So when we sit down to enjoy this liquid congregation of minor miracles, can’t we try and find a way to express our encounter a little more eloquently than “the colour is medium, the intensity medium+.”

I should probably explain why I’m mounting this particular hobbyhorse.

Crime Against Wine

A couple of months back I was marking a small mountain of exams for the Negociants Working with Wine program. Part of the exam requires critical assessment of three wines served blind. While part of that is the forensic process that attempts to pin down the wines to a particular time and place, the more interesting part is the journey through the wine each individual taster took to get there.

And it appears most of the students have forgone the scenic route in favour of the direct but featureless freeway offered by the Wine and Spirit Education Trust Systematic Approach to Tasting Wine.

The availability of WSET programs in Australia has been one of the best developments in Australian wine of the past decade. The Trust has been hugely influential in developing an Australian wine trade more knowledgeable and worldly than it’s ever been before, but I fear it’s making it harder for them to prove it.

For those unaware of how it works, the WSET Systematic Approach to Tasting Wine puts a procedural framework around the experience of tasting wine, requiring tasters to compartmentalise a wine’s component parts along a measurable scale in the hope they can put all the pieces back together again at the end to work out what the wine actually is.
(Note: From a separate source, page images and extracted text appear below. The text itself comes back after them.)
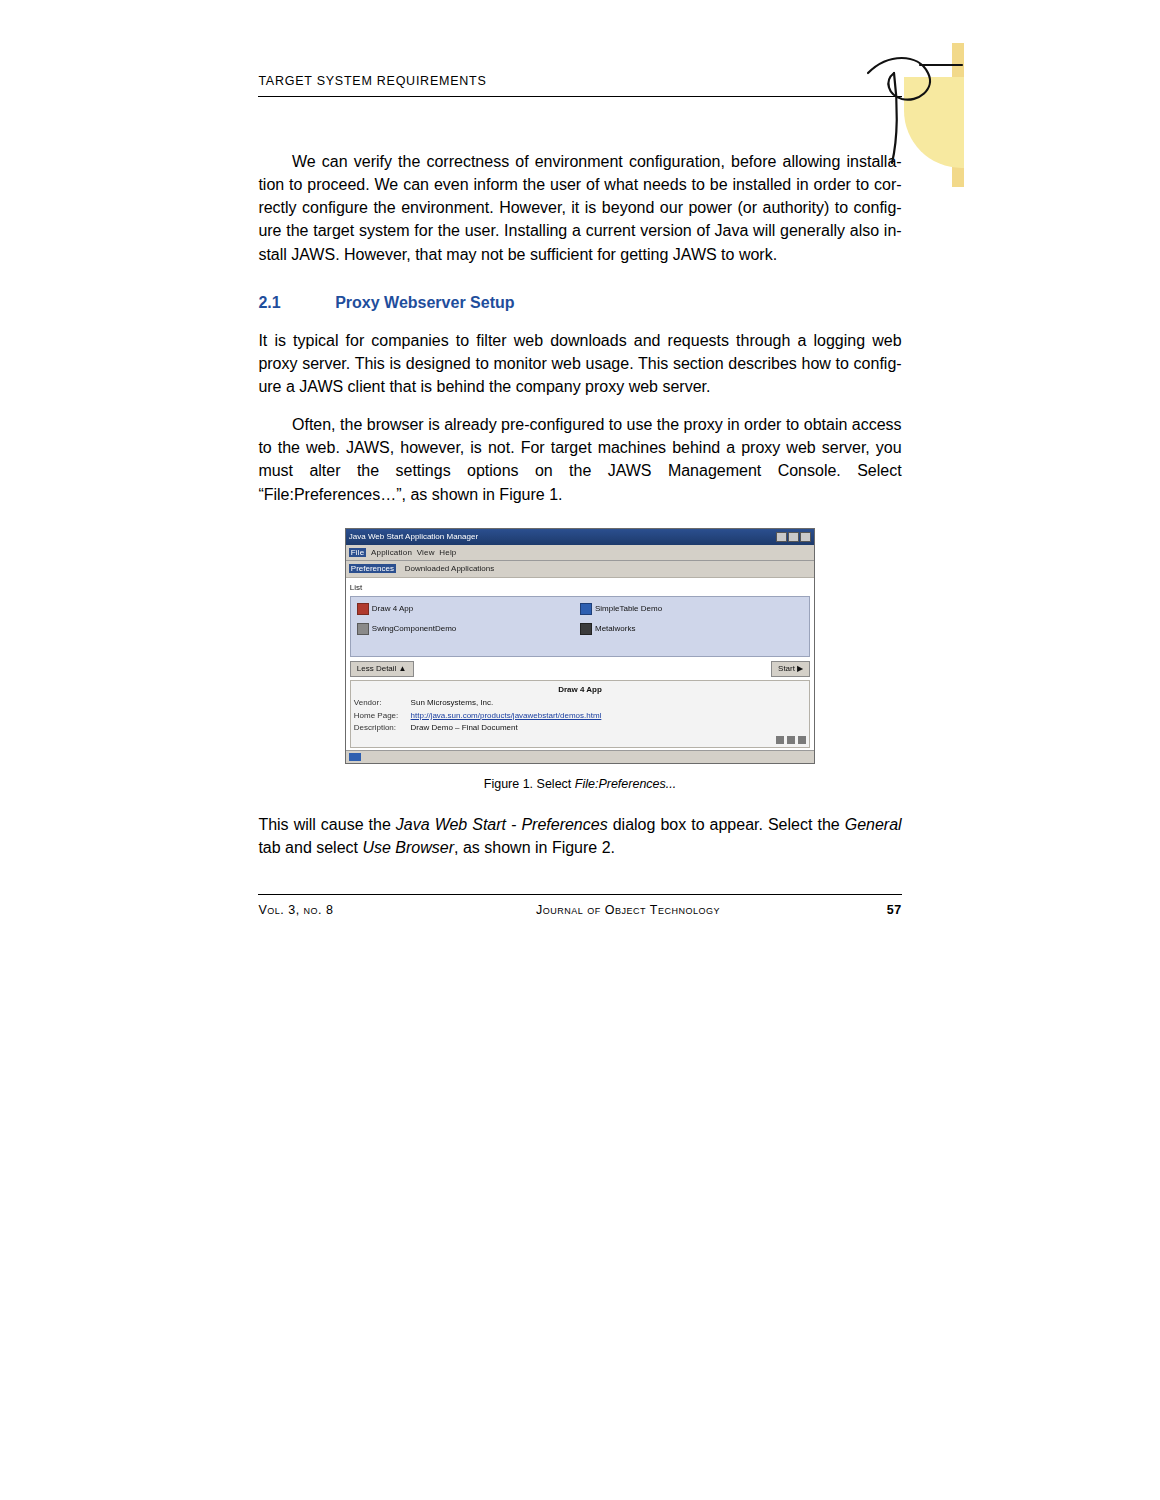Target System Requirements
We can verify the correctness of environment configuration, before allowing installation to proceed. We can even inform the user of what needs to be installed in order to correctly configure the environment. However, it is beyond our power (or authority) to configure the target system for the user. Installing a current version of Java will generally also install JAWS. However, that may not be sufficient for getting JAWS to work.
2.1 Proxy Webserver Setup
It is typical for companies to filter web downloads and requests through a logging web proxy server. This is designed to monitor web usage. This section describes how to configure a JAWS client that is behind the company proxy web server.
Often, the browser is already pre-configured to use the proxy in order to obtain access to the web. JAWS, however, is not. For target machines behind a proxy web server, you must alter the settings options on the JAWS Management Console. Select “File:Preferences…”, as shown in Figure 1.
Java Web Start Application Manager
File Application View Help
Preferences Downloaded Applications
List
Draw 4 App
SimpleTable Demo
SwingComponentDemo
Metalworks
Less Detail ▲ Start ▶
Draw 4 App
Vendor: Sun Microsystems, Inc.
Home Page: http://java.sun.com/products/javawebstart/demos.html
Description: Draw Demo – Final Document
Figure 1. Select File:Preferences...
This will cause the Java Web Start - Preferences dialog box to appear. Select the General tab and select Use Browser, as shown in Figure 2.
Vol. 3, no. 8
Journal of Object Technology
57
It’s particularly useful in the bizarre world of sommelier competitions and anywhere the ability to identify the identity of a wine is considered the primary purpose of its pouring.

But if you happen to think wine’s greatest asset is its ability to loosen tongues to the point they form beautiful sentences describing what they’re experiencing, then it’s likely to leave you a little depressed.

By the time I’d read papers by a dozen participants in the Working with Wine papers that described Paolo de Marchi’s sublime Cepparello 2007 as a “wine with medium colour, medium + intensity of aroma and medium + acidity finishing with medium tannins and medium + length” I wanted to cry.

After fifty of them I wanted to run a hot bath, drink a bottle and open a vein. The process took most of them to ballpark conclusions, some even nailed the wine completely, but by the time they got there I no longer cared.

Mercifully this was the first of two seminars for the year, so I decided to give a little lecture before participants sat the exam for Seminar Two. After all, these are people who work either as sommeliers or in fine wine retail. Their job is to use words to get people excited about wine.

I can’t imagine a sommelier standing at my shoulder telling me the Mersault would be a good choice because of its “medium+ acidity” so why should it be acceptable on the page.

Once aware of my feelings, participants were able to put together some lovely notes that told me a lot more about how they saw the wines in question than correctly picking their identity ever could.

The WSET is an excellent organisation doing really good work and the Systematic Approach to Tasting Wine is a useful tool for unpacking a wine, but it’s not a tool that can be used to describe it. It ticks boxes but it doesn’t spark emotions. It diminishes the journey in a rush to reach the destination and great wine deserves better than that.

And any sentence that features a mathematical symbol is a crime against humanity.